STORY: PERVEN: "They should make New York City more affordable."
Moreom Perven is a rent-stabilized tenant in Jamaica, Queens who has lived in the same studio apartment since 2000 and she and many others in New York City are hoping that the new mayor, Zohran Mamdani, keeps his best-known campaign promise of freezing the rent for about a million regulated apartments.
PERVEN: "We have a new mayor and he also lived in the rent-stabilized apartment. // So, he understands the situation of New York City, how we are suffering, and I expect this time we'll have the good news."
:: May 7, 2026
That promise to freeze the rent cleared an initial hurdle at a raucous meeting last week.
In a provisional vote, barely audible over the chanting and cheering of hundreds of tenants filling the audience, a city housing board agreed to consider freezing the rent for eligible apartments.
DESMOND CADOGAN, NEW YORK RESIDENT, MASSAGE THERAPIST: "I think a rent freeze would be great in this economic environment right now."
ANTHONY GARGIULO, NEW YORK RESIDENT, RETIRED: "Yes, a rent freeze and a rent rollback. How about that too?"
DESMOND CADOGAN, NEW YORK RESIDENT, MASSAGE THERAPIST: "Definitely."
:: November 4, 2025
MAMDANI: "It is time to finally respond with the urgency that New Yorkers deserve - an urgency that reckons with these same New Yorkers having had to face rent hike after rent hike, year after year."
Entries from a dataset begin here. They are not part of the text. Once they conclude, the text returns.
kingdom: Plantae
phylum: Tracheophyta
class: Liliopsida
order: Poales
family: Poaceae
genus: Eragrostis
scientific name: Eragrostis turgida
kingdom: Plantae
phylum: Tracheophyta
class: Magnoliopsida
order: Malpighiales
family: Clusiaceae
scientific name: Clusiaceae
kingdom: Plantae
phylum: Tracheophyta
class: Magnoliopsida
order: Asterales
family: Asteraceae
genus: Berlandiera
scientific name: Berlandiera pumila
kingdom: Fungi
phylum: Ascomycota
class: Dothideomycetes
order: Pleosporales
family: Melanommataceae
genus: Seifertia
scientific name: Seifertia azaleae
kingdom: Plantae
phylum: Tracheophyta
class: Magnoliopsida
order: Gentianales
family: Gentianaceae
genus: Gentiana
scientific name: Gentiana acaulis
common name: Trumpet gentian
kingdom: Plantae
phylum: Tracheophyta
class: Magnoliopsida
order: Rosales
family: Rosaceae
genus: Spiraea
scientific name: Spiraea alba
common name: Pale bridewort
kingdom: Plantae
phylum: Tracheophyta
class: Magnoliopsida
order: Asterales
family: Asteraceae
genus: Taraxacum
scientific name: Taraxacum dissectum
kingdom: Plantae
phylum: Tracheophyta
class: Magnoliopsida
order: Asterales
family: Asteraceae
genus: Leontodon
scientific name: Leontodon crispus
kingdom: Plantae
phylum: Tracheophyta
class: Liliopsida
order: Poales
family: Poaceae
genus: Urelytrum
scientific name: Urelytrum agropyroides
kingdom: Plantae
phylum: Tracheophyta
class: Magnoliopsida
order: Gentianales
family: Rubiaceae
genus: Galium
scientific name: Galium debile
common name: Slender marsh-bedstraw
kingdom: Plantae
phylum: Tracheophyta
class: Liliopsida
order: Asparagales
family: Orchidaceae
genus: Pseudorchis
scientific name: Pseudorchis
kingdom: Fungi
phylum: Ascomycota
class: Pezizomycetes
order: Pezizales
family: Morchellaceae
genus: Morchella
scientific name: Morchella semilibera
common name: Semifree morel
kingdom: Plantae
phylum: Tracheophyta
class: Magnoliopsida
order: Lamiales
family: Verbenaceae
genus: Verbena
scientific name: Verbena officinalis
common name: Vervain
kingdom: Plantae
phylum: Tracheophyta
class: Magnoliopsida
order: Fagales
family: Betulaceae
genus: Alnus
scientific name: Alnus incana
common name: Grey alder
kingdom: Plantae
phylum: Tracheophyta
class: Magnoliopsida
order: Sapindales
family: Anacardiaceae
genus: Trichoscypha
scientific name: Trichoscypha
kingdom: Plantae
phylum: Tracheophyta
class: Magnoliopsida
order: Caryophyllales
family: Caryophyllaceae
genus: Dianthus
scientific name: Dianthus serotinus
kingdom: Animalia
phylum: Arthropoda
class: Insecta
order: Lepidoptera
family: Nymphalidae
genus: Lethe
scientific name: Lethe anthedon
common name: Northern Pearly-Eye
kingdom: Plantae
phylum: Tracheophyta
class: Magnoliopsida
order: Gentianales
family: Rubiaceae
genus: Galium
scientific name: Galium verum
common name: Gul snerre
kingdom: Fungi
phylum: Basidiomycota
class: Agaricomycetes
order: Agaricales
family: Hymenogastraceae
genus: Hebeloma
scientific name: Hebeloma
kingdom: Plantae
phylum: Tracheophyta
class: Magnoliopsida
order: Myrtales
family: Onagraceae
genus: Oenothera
Mamdani ran for mayor of America's financial capital last year as a democratic socialist, promising to freeze rents and tackle soaring costs of groceries, childcare and other necessities in a city where the median rent for a newly leased apartment is $3,950, according to listings agency StreetEasy.
And that message resonated with hundreds of tenants, waving signs in English, Spanish, Chinese and Bengali, who filled the sidewalk outside the Laguardia Performing Arts Center, where the provisional vote was happening last week.
But in a city of renters, tenants aren't the only ones who can feel the squeeze.
SMALL PROPERTY OWNERS OF NEW YORK (SPONY), PROPERTY OWNER, ILAN RABINOVICH: "We understand that tenants are struggling, just like owners are struggling, and we think that's a place for the city and the state to step in with assistance programs, and cost control programs, and things that will make it possible in the future to not raise rents."
A final vote in June by the city's Rent Guidelines Board will ultimately determine how much landlords can raise the rent for tenants of rent-stabilized apartments.
It's a decision tenants like Perven will be watching closely:
PERVEN: "We are living paycheck to paycheck. We don't have money. And on that, on top of it, if the rent increases, I don't know how I'm going to survive."